Milo crossed to the counter, and I followed him, opened my hands and arms to receive forks, knives, and spoons.

I spied Robert, the oldest of the Manganiello children, instructing a teenage girl on the appropriate ratio of parsley to parmesan cheese. I realized the girl must be his daughter, the same daughter who was only four the last time I saw her. This realization made me feel each of my twenty-six years and then some.

Milo made introductions to any member of the family I didn't know. This included: Robert's wife Viv and their five children; Franco's wife Madeline and their three children; Christine's husband Sam and their six children; and Manny's wife Jennifer and their three children. It was explained to me that Lisa-Nico's second sister-couldn't come as she was a busy and important attorney in Chicago and hardly ever made it to family events anymore.

I was thankful for Lisa's absence and the fact that Milo was still single-less names to remember.

I tried to make mental notes in order to remember names, pairing spouses and children with the Manganiellos I knew; after a while I accepted the fact that I just wasn't going to remember everyone. So I did a lot of smiling and nodding and calling little girls "dear" and boys "cutie".

Through all of the introductions and handshakes and smiles, the back of my neck itched and tingled. I could feel Nico's gaze intermittently follow my movements. I didn't want him to see my confusion, my lack of a specific plan so I went with my de facto plan-pretend everything is fine, feign ignorance, act normal.

I didn't mind that Milo appointed himself as my handler. Once he seemed to be satisfied with the introductions we left the kitchen with stacks of plates, cloth napkins, and silverware and set to the task of setting the large table in the dining room.

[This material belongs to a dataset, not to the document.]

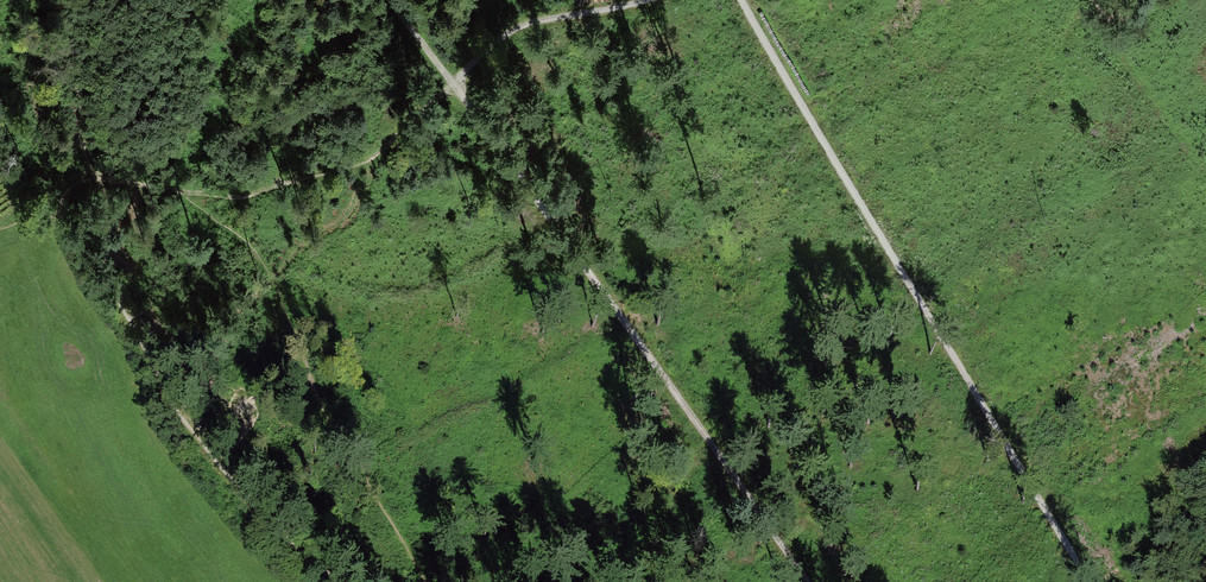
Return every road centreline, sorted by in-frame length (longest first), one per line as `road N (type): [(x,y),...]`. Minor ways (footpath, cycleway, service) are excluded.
road 1 (track): [(810,581),(666,370),(539,211),(391,0)]
road 2 (track): [(746,0),(798,68),(1090,581)]
road 3 (track): [(643,0),(524,25),(371,160),(251,196),(178,191)]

"We'll put the silverware and napkins around the table, but leave the plates on the buffet," Milo announced, indicating with his chin toward the long buffet table in the smaller dining room where he and Manny had already placed some of the food.

My attention moved to the indicated table, but snagged on the sight of Sandra and Rose with their heads together, engaged in deep conversation by the jukebox. This sight made me frown. This sight also made the back of my neck itch and tingle.

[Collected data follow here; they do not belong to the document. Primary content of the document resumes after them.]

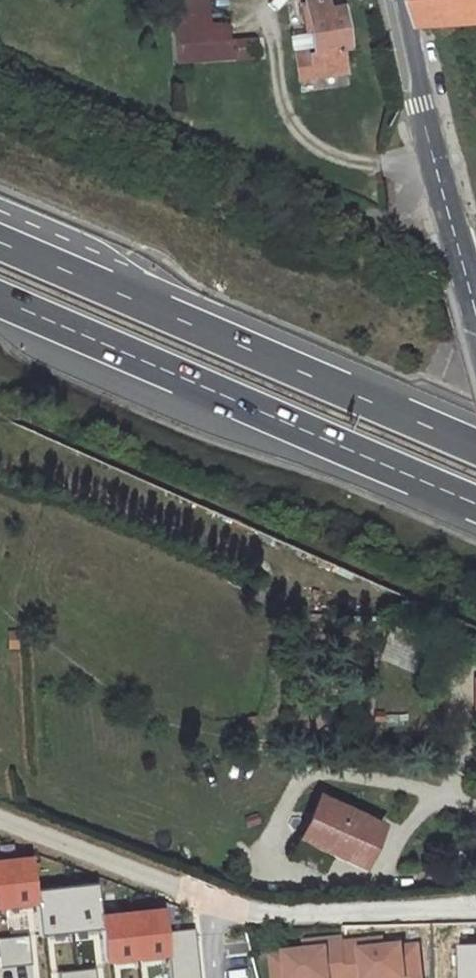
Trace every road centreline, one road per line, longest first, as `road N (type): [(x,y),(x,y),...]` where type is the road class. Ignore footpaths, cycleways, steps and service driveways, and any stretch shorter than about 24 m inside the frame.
road 1 (trunk): [(0,299),(475,505)]
road 2 (trunk): [(475,446),(0,242)]
road 3 (tertiary): [(397,0),(463,263)]
road 4 (residential): [(475,904),(251,914),(209,898)]
road 5 (track): [(209,898),(0,820)]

I kept my eyes on them as I placed the flatware. Rose had her hand on Sandra's arm. Sandra bent her head lower to hear something that Rose said. Rose laughed at something Sandra said. It all looked very benign and was therefore extremely suspicious.

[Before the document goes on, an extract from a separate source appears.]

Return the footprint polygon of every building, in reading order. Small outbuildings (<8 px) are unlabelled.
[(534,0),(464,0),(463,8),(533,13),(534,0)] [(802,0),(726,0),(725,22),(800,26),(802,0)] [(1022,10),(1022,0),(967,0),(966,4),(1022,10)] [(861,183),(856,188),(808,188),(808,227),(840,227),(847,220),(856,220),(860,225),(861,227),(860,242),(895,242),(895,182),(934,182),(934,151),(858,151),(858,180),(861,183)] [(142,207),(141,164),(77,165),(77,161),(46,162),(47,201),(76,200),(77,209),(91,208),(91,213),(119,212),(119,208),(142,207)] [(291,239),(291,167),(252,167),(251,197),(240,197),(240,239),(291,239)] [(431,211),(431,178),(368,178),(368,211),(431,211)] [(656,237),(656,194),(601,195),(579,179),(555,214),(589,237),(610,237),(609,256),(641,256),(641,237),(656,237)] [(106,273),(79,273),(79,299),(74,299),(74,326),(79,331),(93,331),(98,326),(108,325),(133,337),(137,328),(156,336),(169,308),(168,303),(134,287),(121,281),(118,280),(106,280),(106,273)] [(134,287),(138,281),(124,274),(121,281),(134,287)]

"Do forks go on the right or the left?" Milo's question pulled my attention away from Sandra and Rose. I blinked at him then at the settings I'd just placed. Some places had two knives and no forks, some had all spoons.

"Oh, I've made a mess." I immediately moved to remedy my mistake.

Milo laughed and it caused a twinge of awareness between my shoulder blades. He and Nico had the same laugh. Except for Milo's curly hair, they also looked a great deal alike.